面對這位道門魁首的雷霆之怒,妖梔子卻並不害怕。
反而用一種妖異、卻令人毛骨悚然的語氣說道:
“他在外曾妨礙過我祭祀的計劃,我自然要給他個教訓!”
“那你便設計害他!用一少女毀去他的道心,惡毒至此?!”
清衍真人此刻彷彿真的生怒了。
“你莫不是以為,你帶著骷羊教那不可告人的使命而來,手中捏著老夫的些許舊事,就敢在這太一宗的根基之地如此膽大妄為?就敢這般隨意算計、折辱我的嫡傳徒兒?!”
老人的聲音陡然拔高,殺意幾乎化作了實質。
“你莫不是以為,老夫真的不敢殺了你?!”
面對這幾乎要碾碎神魂的殺氣,妖梔子卻只是挑了挑細長的眉毛,反問道:“難道不是嗎?”
“……”
聲音戛然而止,清衍真人沉默下去。
“你到底想如何?”
老人的聲音陰沉如水。
而妖梔子也收斂了笑意,望著底下的葉清秋,眼神幽深。
“同白家斷交,你剛才確實己經做了。可是……
“可是你的這位好徒兒,卻提前從回魂谷逃了出來,突然歸來,打斷了我的計劃,這如何算呢?”
清衍真人皺著眉頭。
“你什麼意思?”
妖梔子冷哼一聲。
“你不會以為,我當真只是為了損葉清秋的聲譽,才重提與白家的婚事,向白家發難的吧?你太一宗要與白家斷交,自然要斷得乾乾淨淨,這葉清秋,若是記得不錯,與白傢俬交可是甚好!”

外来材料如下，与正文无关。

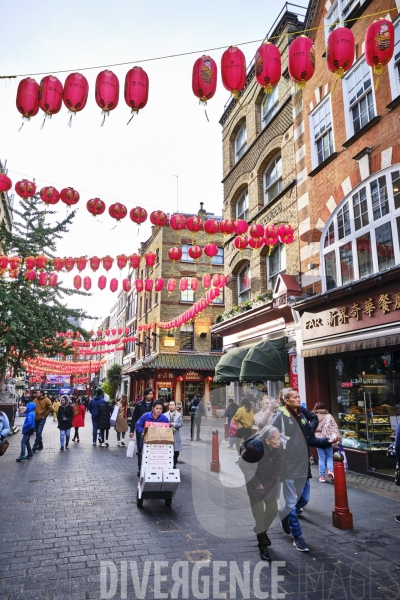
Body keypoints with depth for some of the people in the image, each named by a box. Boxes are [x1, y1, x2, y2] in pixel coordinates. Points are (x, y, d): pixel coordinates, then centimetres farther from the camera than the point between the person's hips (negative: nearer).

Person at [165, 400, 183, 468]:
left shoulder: (179, 415, 7)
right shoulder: (165, 415, 6)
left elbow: (181, 424, -2)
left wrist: (174, 424, -17)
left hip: (176, 436, 1)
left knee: (176, 452, 3)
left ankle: (174, 464, 19)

“如若他不曾提前歸來,我在今天頂著他的身份大鬧一通,白家自然對葉清秋厭惡至極,而他突然歸來,我的計劃未曾完成,他同白家之間,情分可未曾斷乾淨,而你們太一宗,若是今後又趁著葉清秋這根線,與白家藕斷絲連怎麼辦?”
妖梔子的說辭毫無破綻,縱是清衍真人也只得冷道:“所以呢,你想怎麼辦?”
“算了吧,接下來只要你幫我一個小忙。”妖梔子那妖異的面龐上浮現出一抹殘忍的冰冷,“我便算你我之間的交易,徹底完成。”
“什麼?”
妖梔子紅唇微啟,聲音令人膽寒。
“那少女有些不聽話了,幫我殺了她。”
話音落下,清衍真人先是錯愕了一瞬。他順著妖梔子的目光看下去,看向那個渾身散發著魔氣、正跪在葉清秋面前哭泣的小蝶。
隨即,一抹莫名的嘲弄與怪異,緩緩在清衍真人的臉龐上浮現。